▶ **Stated goal**
Identify every line in the items below that contains the string "FACE", and copy each of those lines.

╭─ Exercise input

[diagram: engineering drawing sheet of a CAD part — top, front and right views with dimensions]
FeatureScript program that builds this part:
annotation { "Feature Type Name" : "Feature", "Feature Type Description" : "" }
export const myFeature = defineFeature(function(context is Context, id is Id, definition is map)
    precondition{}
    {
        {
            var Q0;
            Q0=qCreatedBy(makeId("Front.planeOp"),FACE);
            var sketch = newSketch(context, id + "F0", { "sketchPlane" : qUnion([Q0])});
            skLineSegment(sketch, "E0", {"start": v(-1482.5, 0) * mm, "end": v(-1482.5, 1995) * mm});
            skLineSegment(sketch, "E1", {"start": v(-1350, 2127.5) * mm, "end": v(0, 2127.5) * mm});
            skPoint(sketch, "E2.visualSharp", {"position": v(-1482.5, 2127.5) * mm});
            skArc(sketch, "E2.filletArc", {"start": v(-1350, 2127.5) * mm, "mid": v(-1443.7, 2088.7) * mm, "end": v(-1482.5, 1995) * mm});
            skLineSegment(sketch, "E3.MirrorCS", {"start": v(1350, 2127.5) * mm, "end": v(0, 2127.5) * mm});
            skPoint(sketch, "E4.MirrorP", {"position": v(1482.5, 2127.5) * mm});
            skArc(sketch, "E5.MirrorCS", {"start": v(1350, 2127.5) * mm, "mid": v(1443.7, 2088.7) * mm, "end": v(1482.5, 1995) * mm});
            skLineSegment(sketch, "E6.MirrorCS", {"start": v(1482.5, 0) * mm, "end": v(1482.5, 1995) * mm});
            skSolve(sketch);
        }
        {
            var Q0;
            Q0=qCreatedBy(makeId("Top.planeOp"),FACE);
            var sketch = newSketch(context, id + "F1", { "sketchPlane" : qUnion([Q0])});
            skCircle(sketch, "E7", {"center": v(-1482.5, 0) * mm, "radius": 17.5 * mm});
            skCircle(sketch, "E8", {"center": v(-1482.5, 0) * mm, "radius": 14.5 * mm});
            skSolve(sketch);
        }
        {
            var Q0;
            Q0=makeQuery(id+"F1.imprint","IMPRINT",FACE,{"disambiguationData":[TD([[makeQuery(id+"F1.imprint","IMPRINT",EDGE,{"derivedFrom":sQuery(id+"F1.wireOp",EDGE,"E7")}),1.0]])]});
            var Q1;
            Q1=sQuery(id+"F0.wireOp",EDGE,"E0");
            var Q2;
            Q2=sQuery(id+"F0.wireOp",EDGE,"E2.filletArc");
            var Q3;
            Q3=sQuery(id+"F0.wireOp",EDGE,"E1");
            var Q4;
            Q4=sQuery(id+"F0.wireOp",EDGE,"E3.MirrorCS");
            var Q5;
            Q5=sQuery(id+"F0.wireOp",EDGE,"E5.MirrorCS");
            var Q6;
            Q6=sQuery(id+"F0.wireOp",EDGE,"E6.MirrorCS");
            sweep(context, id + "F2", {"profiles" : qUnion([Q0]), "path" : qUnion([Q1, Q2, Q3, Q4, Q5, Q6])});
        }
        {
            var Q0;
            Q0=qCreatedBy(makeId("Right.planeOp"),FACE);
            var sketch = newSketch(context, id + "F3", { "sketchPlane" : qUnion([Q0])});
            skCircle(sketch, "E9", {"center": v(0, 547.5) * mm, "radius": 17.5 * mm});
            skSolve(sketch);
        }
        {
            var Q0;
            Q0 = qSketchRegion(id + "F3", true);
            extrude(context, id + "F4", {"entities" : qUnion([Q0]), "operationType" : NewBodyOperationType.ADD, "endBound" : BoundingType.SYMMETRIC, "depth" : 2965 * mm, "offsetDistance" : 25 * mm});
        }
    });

╰─

▶ **Result**
            Q0=qCreatedBy(makeId("Front.planeOp"),FACE);
            Q0=qCreatedBy(makeId("Top.planeOp"),FACE);
            Q0=makeQuery(id+"F1.imprint","IMPRINT",FACE,{"disambiguationData":[TD([[makeQuery(id+"F1.imprint","IMPRINT",EDGE,{"derivedFrom":sQuery(id+"F1.wireOp",EDGE,"E7")}),1.0]])]});
            Q0=qCreatedBy(makeId("Right.planeOp"),FACE);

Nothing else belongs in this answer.